Rogers Wireless said Tuesday it wasn't expecting the opportunity to market the iPhone to its Canadian customers this year, but jumped at Apple's sudden offer with a commitment to purchase at least $150 million worth of the handsets.
Company president Nadir Mohammed made the revelation during a conference call covering Rogers' fiscal second quarter results for the three-month period ended June 30, in which the carrier said it earned C$301 million, or 47 cents per share.
"We didn't anticipate that we would launch that device under any model this year," he said.
Mohammed noted that demand for his firm's usual array of handsets "slammed on the brakes" on June 9th, the same day Rogers announced plans to begin selling the Apple phone the following month.
Subscriber interest in the iPhone eventually led Rogers and Nokia to half the price of Nokia's similarly-equipped 8GB N95 handset to match the 8GB iPhone's $200 price tag in a bid to re-stimulate demand.
Mohammed also acknowledged that the discount Rogers is offering on each iPhone is the largest in the company's history. Still, Apple's approach is said to be "highly, highly attractive" given that the carrier expects the iPhone's higher average revenue per user to more than make up for its initial subsidy investment.

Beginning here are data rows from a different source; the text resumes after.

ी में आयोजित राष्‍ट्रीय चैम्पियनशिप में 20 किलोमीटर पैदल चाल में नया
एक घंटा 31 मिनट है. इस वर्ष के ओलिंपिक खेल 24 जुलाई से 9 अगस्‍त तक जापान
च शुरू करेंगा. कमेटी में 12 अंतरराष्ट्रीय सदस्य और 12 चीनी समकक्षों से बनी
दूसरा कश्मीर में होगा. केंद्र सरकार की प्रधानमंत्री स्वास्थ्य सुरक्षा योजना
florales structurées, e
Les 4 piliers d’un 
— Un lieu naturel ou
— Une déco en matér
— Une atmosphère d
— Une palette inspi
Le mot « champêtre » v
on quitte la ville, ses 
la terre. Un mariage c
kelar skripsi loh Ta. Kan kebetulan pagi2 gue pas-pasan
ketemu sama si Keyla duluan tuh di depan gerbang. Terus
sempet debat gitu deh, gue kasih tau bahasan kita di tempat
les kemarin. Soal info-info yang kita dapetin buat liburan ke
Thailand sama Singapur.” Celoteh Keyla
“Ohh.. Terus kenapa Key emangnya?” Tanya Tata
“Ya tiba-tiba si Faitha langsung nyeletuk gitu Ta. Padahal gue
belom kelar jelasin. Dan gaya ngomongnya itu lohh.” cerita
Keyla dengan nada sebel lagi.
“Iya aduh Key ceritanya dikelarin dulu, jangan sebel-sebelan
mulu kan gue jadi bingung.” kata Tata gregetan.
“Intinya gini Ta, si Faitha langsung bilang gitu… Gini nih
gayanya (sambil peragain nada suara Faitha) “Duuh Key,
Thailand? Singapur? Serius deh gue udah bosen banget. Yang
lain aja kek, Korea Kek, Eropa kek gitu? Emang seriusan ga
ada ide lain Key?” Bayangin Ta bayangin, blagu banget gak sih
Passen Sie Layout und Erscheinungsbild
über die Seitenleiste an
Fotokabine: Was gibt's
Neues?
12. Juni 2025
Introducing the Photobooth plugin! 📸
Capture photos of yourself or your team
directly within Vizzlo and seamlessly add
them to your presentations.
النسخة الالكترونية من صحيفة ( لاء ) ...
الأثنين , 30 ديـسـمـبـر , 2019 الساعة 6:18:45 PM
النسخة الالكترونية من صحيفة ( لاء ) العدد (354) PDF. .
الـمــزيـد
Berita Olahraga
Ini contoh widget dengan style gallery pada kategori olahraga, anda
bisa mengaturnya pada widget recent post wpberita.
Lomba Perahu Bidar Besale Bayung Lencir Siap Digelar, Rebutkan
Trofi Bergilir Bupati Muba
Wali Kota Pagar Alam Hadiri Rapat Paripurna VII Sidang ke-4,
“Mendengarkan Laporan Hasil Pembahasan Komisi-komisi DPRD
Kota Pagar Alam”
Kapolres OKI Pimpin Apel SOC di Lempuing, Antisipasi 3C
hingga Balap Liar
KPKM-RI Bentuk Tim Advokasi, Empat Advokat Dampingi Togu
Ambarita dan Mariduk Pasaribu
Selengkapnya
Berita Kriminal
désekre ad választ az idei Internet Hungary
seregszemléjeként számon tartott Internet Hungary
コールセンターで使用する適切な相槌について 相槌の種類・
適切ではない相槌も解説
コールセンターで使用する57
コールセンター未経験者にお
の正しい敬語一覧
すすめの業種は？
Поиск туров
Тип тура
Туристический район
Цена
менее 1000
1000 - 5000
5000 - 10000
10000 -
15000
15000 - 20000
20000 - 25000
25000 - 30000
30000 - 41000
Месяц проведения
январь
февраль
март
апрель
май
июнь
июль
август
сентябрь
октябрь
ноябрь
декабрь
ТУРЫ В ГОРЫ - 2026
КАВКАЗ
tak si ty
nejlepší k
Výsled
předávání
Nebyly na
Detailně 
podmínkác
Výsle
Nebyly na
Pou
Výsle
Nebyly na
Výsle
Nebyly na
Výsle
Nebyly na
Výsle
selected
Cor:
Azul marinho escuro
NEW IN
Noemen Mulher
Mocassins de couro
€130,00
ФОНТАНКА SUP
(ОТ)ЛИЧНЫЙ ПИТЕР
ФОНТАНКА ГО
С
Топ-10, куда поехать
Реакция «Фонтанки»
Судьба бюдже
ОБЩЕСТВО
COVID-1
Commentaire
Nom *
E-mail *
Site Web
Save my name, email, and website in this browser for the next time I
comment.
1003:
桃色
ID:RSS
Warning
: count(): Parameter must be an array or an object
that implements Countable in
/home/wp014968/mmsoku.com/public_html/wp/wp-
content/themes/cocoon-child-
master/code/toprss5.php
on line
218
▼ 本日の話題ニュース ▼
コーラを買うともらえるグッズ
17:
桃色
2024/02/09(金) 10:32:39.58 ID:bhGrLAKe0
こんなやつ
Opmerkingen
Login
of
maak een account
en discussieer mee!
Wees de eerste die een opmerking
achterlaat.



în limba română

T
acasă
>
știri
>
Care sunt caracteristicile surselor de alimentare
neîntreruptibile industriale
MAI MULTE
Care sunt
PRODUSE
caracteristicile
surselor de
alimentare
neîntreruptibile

The executive said non disclosure agreements with Apple prevent him from revealing the number of subscribers who switched to the carrier to obtain an iPhone compared to those who simply upgraded. He did, however, reveal that Rogers' agreement with Apple included an up-front commitment to purchase $150 million worth of the new 3G handsets.
Assuming an average non-subsidzed price of $450 per handset, Rogers would have agreed to purchase approximately 333,000 of the new iPhones.
The carrier said it's prepared to expand upon that momentary commitment as necessary.